Edcon Holdings (Pty) Ltd., South Africa’s largest clothing retailer, plans to cut jobs at its 13,000-employee Edgars chain starting May as it aims to reduce costs at the flagship division.
“The chain is still below its productivity and efficiency targets,” Debbie Millar, a spokeswoman for the Johannesburg-based company, said in an e-mail today. “Any job losses are regrettable.”
Edcon, controlled by U.S. private-equity firm Bain Capital Partners LLC., has been revamping some of its 190 Edgars stores in an effort to improve market share. The chain has started selling international brands including T.M. Lewin, Dune London, Tom Tailor, Lucky Brand, and Lipsy as concessions in the shops.

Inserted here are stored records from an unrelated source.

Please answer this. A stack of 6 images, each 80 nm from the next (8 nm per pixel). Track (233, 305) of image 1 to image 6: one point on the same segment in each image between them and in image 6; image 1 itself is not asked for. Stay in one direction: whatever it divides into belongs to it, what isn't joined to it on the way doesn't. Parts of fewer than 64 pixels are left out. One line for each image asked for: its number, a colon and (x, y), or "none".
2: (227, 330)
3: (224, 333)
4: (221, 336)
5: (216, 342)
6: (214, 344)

The company, which also owns the C&A and Jet chains in South Africa, has started a consultation process with affected employees and will provide exact numbers of job losses later in the process, Millar said. Not all Edgars stores will lose staff and job cuts will include managers, she said. The chain employs about 13,000, including temporary workers.
Edcon second-quarter sales rose and losses narrowed as trading at lower-price units improved and the company introduced new brands, Edcon said Nov. 21. Retail sales advanced 5.9 percent to 6 billion rand ($552 million) in the three months to Sept. 28 and cash sales grew 17.4 percent.
Bain, based in Boston, bought Edcon in 2007 for 25 billion rand in an effort to tap rising consumer spending in Africa’s largest economy. South African retail sales growth slowed to 3.5 percent in December from a revised 4.4 percent the month before. Edcon will report third-quarter earnings on Feb. 20.